The shipwreck scenes are vivid and unforgettable, with something of the realism of the eighteenth-century novelist Tobias Smollett about them in addition to a seasoning of Byronic irony. Byron's chief source for his materials in this episode was a collection of shipwreck accounts, by men who had been involved in the incidents, edited by Sir J. G. Dalyell in 1812, entitled Shipwrecks and Disasters at Sea, but he used other accounts too, including Captain Bligh's account of the mutiny on the Bounty. From these sources he got the cutting away of the masts to right the ship, the effort of the sailors to get at the liquor supply, some of the sailors lashing themselves in their hammocks, the dog, the cannibalism, the choice of a victim by drawing lots, bleeding the victim to give him an easy death, the rain shower, the capture of the sleeping turtle, and other details. A reviewer was quick to point out Byron's indebtedness.
Byron's picture of man in the shipwreck stanzas is one which on the whole is all too true. In such circumstances principle and reason are apt to vanish. What we miss in all this is compassion for poor, miserable mankind, and Byron's occasional facetiousness is out of place and angered the reviewers. Artistically, the cannibalism incident may be a blemish. It is ugly and may have been put in to shock rather than to show how men may behave adrift in a small boat without provisions. To make it plausible Byron should have gone into much greater detail in showing how it came about Cannibalism among shipwrecked men adrift in a small boat is so rare that the literary use of it demands an adequate background, including sufficient characterization of those who suggest it and commit it. Without this the element of probability is weakened.
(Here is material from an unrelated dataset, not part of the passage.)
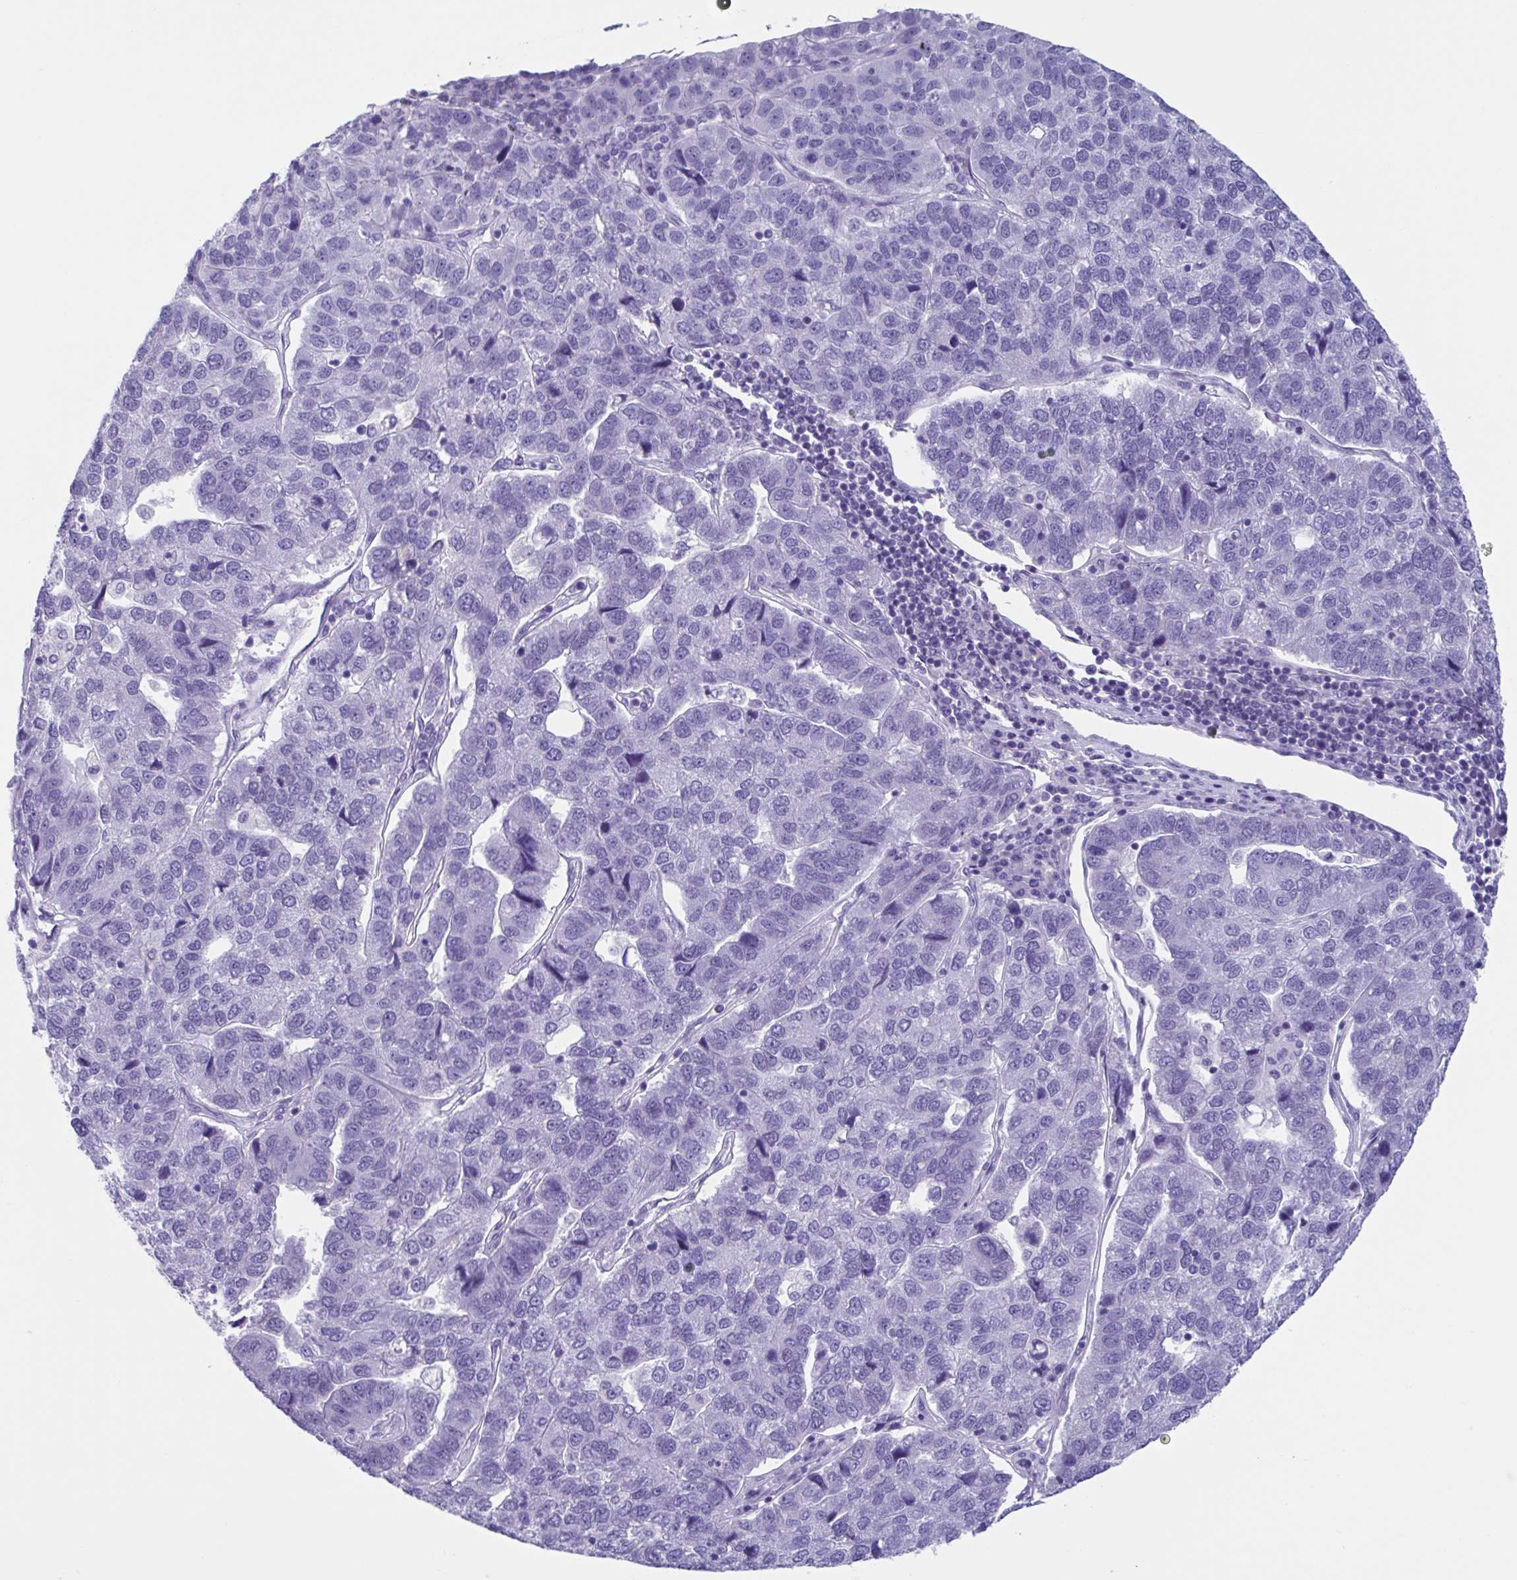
{"staining": {"intensity": "negative", "quantity": "none", "location": "none"}, "tissue": "pancreatic cancer", "cell_type": "Tumor cells", "image_type": "cancer", "snomed": [{"axis": "morphology", "description": "Adenocarcinoma, NOS"}, {"axis": "topography", "description": "Pancreas"}], "caption": "Immunohistochemical staining of human pancreatic adenocarcinoma demonstrates no significant staining in tumor cells. The staining was performed using DAB to visualize the protein expression in brown, while the nuclei were stained in blue with hematoxylin (Magnification: 20x).", "gene": "USP35", "patient": {"sex": "female", "age": 61}}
The island idyll in Canto II in its realism and detailed description commands the reader's keenest interest. As a realistic presentation of a love affair between two young people whom we see gradually falling in love with each other, there is nothing quite so good as it in English literature before Byron. We are not simply told that Juan and Haidée fall in love with each other. We see the process taking place before our eyes.